Some have argued that Mugabe is solely to blame because he’s recruited his cronies on the Boards and Management teams of those companies. That argument again ignores the fact that Mugabe inherited a very flawed system that was open to such abuse. Why give the Prime Minister/President sole power to appoint the management of the only railway company in the country? They don’t do that in the UK!
I repeat – these organisations were not built to operate in a normal environment. The British handed over war-time systems and institutions, expected the new regime to make them work in peace times while redressing 90 years of inequality, and look down on it as a failure because those inherited systems turned out to be unfit for peace times.
I could write a book in response to Kariba’s article (I’m in danger of starting to do so in this article!). The “what-if” scenario proposed by Kariba is interesting, and is not without merit. But it misses out a lot of history, which may well be inconvenient from Kariba’s perspective. Like Kariba, I long for a better Zimbabwe too, and hope that I’ll get to see it in my lifetime.

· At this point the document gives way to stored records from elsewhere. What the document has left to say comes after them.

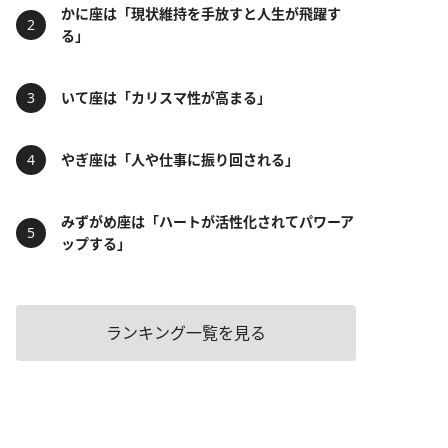
かに座は「現状維持を手放すと人生が飛躍す
る」
いて座は「カリスマ性が高まる」
やぎ座は「人や仕事に振り回される」
みずがめ座は「ハートが活性化されてパワーア
ップする」
ランキング一覧を見る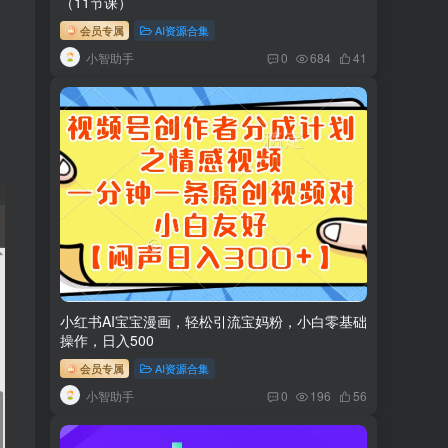
（11节课）
会员专属
AI资源合集
小智助手
0
684
41
小红书AI宝宝漫画，轻松引流宝妈粉，小白零基础
操作，日入500
会员专属
AI资源合集
小智助手
0
196
56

I also hope that future leaders will rule and be judged fairly, regardless of race. I believe every special interest group (race, gender, religion etc.) should be included in government, so that the government’s operations reflect the needs of all of Zimbabwe’s people (including descendants of those that arrived in 1890). We need to start moving away from this fantasy that white people would have done things better, because that’s not necessarily true.